Blitar — Ada yang unik saat perayaan Lebaran Ketupat di Blitar. Jika biasanya ketupat berisi beras putih yang ditanak, namun di sini beras dicampur bubuk kakao sehingga menjadi ketupat coklat.
Selain berani tampil beda, tradisi berebut tumpeng coklat di Desa Plosorejo, Kademangan Kab Blitar ini, mampu menjadi daya tarik bagi wisatawan yang datang dari berbagai daerah di Indonesia.
“Unik acaranya, juga unik rasa ketupatnya. Ini kedua kalinya saya datang ke sini.

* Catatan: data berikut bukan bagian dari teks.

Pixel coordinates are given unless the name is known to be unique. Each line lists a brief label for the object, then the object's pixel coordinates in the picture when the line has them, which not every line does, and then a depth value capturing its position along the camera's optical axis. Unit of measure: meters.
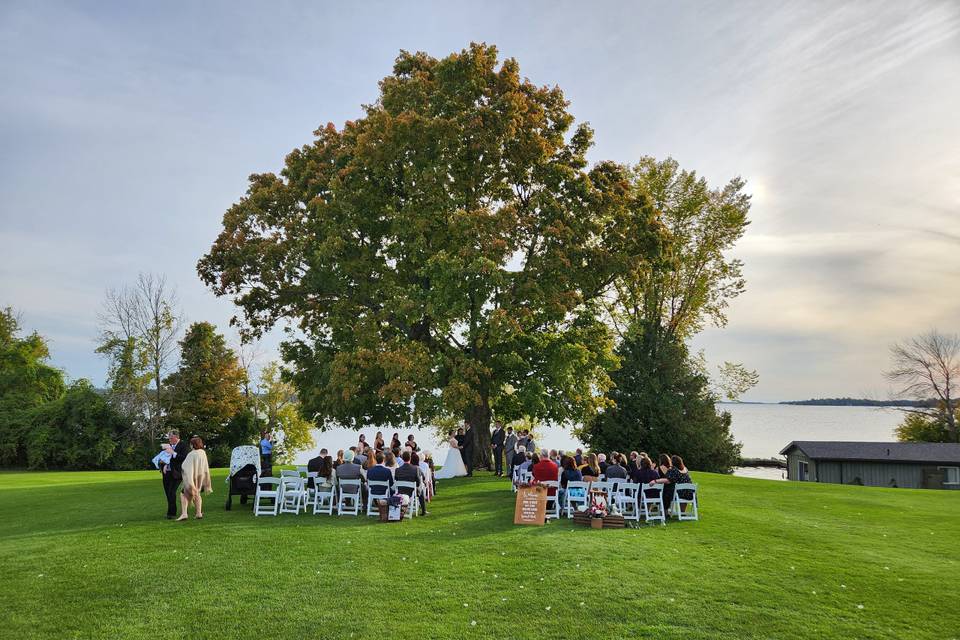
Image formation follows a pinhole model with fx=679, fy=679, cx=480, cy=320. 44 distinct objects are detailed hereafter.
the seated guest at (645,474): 15.41
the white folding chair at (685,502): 14.95
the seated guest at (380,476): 14.92
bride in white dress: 24.20
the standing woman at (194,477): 14.42
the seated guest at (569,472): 15.42
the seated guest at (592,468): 16.00
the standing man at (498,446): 24.15
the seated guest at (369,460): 15.92
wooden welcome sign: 14.23
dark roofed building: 38.75
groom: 26.25
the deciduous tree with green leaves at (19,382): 39.69
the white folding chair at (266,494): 15.16
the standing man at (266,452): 18.94
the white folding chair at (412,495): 14.84
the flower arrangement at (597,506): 14.25
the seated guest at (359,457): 17.19
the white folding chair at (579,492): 15.08
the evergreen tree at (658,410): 36.53
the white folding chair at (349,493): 15.50
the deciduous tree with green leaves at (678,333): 36.69
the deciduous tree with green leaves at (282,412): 48.56
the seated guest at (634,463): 16.57
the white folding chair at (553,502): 14.85
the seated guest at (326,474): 16.17
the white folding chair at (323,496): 15.95
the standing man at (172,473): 14.69
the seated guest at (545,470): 15.18
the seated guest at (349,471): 15.41
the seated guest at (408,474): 15.08
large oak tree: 24.31
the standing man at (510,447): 22.73
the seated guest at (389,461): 15.18
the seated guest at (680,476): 15.23
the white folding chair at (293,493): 15.50
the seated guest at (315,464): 16.61
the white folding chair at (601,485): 15.10
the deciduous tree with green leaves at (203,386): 40.53
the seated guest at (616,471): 15.72
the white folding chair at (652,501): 14.98
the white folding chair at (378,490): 14.88
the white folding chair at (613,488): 15.08
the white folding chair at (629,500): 14.79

Selain rasa ketupatnya ngangeni, suasana rebutannya itu yang bikin seru,” kata seorang pengunjung asal Surabaya, Septi Anggraeni (34) sebagaimana dilansir detikcom, Ahad (2/7).
Untuk lebaran tahun ini, Kampung Coklat sebagai penyelenggara Kirab Gunungan Ketupat Coklat memasak 1,5 kwintal beras. Dicampur bubuk kakao seberat 50 kg, menghasilkan 2.500 ketupat yang siap dibagikan ke semua pengunjung.
Tampak ribuan ketupat coklat ditata rapi dalam gunungan. Dipadu dengan sayuran dan buah-buahan. Di pucuk gunungan terdapat ubi ukuran besar sebagai simbol kekayaan hayati alam Indonesia.
Gunungan Ketupat lalu diarak keliling wilayah Kec Kademangan sejauh 10 km. Diikuti rombongan berbagai elemen masyarakat yang naik mobil di belakang pick up yang membawa gunungan ketupat.
Arakan berhenti tepat di pintu masuk Kampung Coklat, disambut permainan rebana puluhan santri di desa itu. Setelah ditaruh di aula terbuka, pengunjung yang berbaur dengan warga sekitar berdoa bersama. Tak lama kemudian, tanpa dikomando ribuan orang yang hadir langsung berebut gunungan tumpeng coklat itu.
“Kita patut bersyukur mendapat warisan budaya ketupat ini. Ini harus kita uri-uri (red- lestarikan) karena menjadi bagian jati diri dan kearifan lokal saat kebudayaan kita terongrong pengaruh budaya asing,” jelas pemilik Kampung Coklat, Kholid Mustofa.